Could healthy gut bacteria hold the key to a new way of treating multiple sclerosis? That is a possibility raised by a new study in mice conducted by scientists with University of Iowa Health Care and Mayo Clinic in Rochester, Minn.
The study, published Aug. 8 in the journal Cell Reports, found that a human gut bacterium, Prevotella histicola, suppresses multiple sclerosis symptoms in a mouse model of this immune-related disease. The bacteria appear to produce their beneficial effect by influencing the levels and function of particular immune system cells that are involved in controlling inflammation.
“We each have trillions of bacteria in our gut that play a critical role in keeping us healthy, and we believe that the gut microbiota is an untapped source for development of the next generation of drugs,” says Ashutosh Mangalam, PhD, UI assistant professor of pathology and lead study author. “In that regard, we are excited that bacteria discovered by our groups might have the potential to be used as individual or combination therapies for treatment of MS. However, we need to conduct many more studies before we can take bacteria-based therapy to clinical trials.”
Multiple sclerosis (MS) is a disabling disease that targets the central nervous system, disrupting nerve signals between the brain and the rest of the body. MS can cause a variety of health problems, including muscle weakness, impaired balance and coordination, and problems with vision and thinking. The disease is unpredictable and can vary in its severity and how fast it progresses. There are several treatments that slow down or control MS, but there is currently no cure.

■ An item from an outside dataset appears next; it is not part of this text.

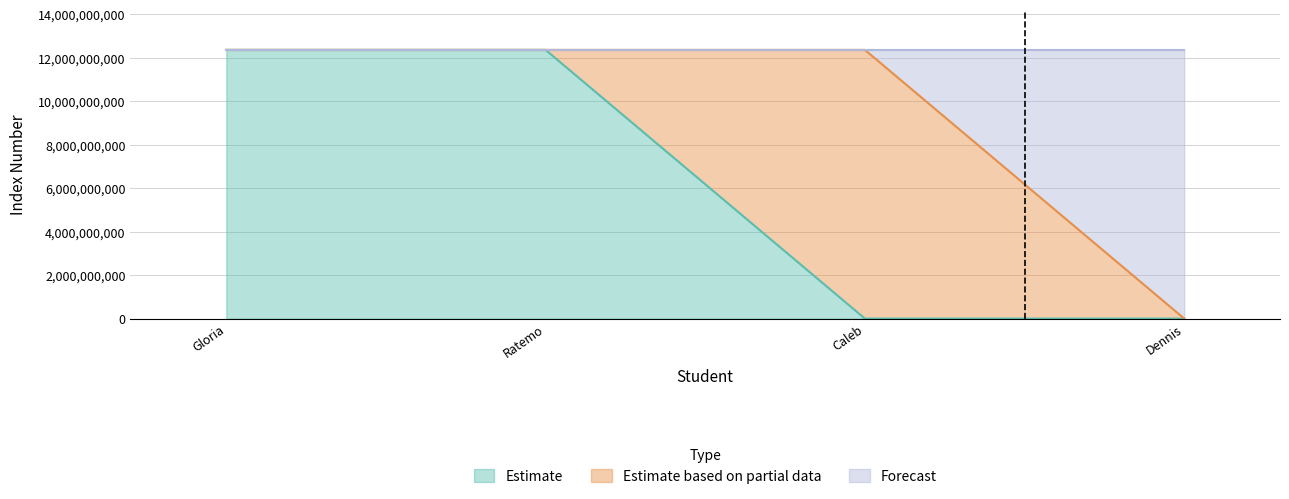

True or false: Estimate has a value of 7276582509 at Dennis.

False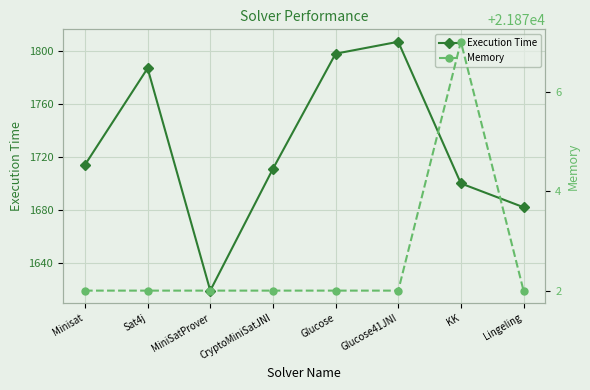

What is the value of the Execution Time point at the 4th from the left?

1711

Although the cause of MS is not well understood, immune system abnormalities are thought to play an important role. The researchers led by Mangalam and senior study author Joseph Murray, MD, at Mayo Clinic, are investigating the influence gut bacteria have on inflammation and immune responses outside of the gut.
Previously, the team had shown that patients with MS have a distinct gut microbiome compared to healthy controls. In particular, patients with MS had lower levels of certain bacteria, including Prevotella.

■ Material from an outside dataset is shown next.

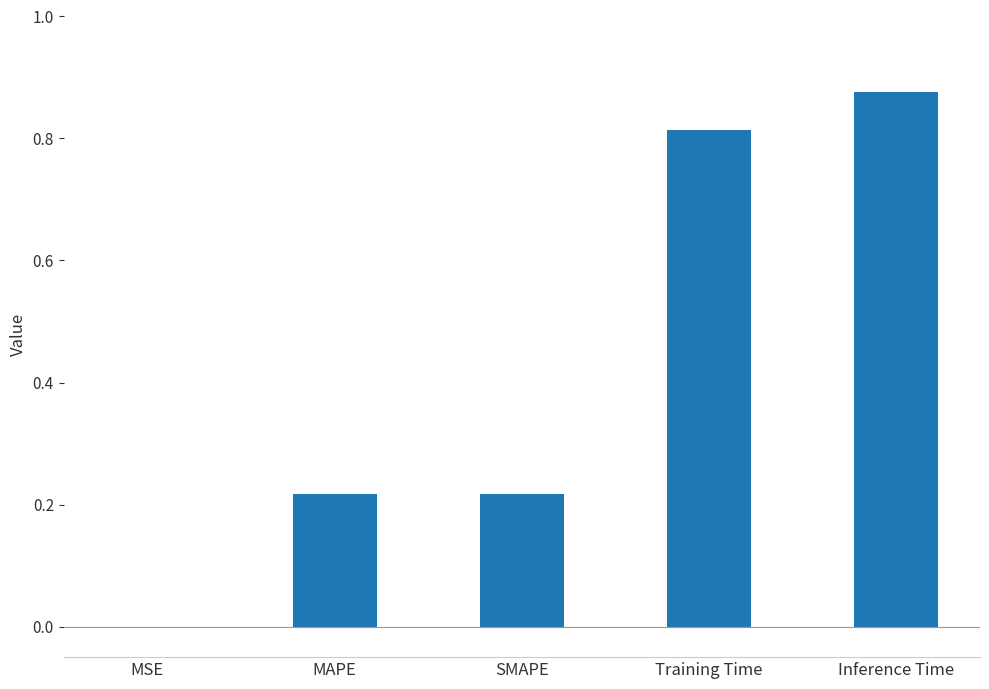

Are the bars horizontal?

No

In the new study, mouse models of MS treated with P. histicola (cultured from the human intestine) had less inflammation overall and less destruction of the myelin sheath that protects nerve fibers than untreated mice. The researcher also found that P. histicola caused a decrease in two types of pro-inflammatory cells, while increasing families of cells that induce tolerance: regulatory T cells, tolerogenic dendritic cells and a type of macrophage, all disease-fighting factors.
“Our research suggests that Prevotella has the ability to promote special kinds of immune cells, which can suppress disease-causing cells in MS,” Mangalam explains. “We think Prevotella boost our body’s defense system by promoting immune cells responsible for keeping other MS-causing immune reactions in check.”
The research was funded by the Department of Defense and the National Multiple Sclerosis Society.
In addition to Mangalam and Murray, the research team included Shailesh Shahi, Ramakrishna Sompallae, and Katherine Gibson-Corely, at the UI, and David Luckey, Melissa Karau, Erick Marietta, Ningling Luo, Rok Seon Choung, Josephine Ju, Robin Patel, Moses Rodriguez, Chella David, and Veena Taneja, of Mayo Clinic.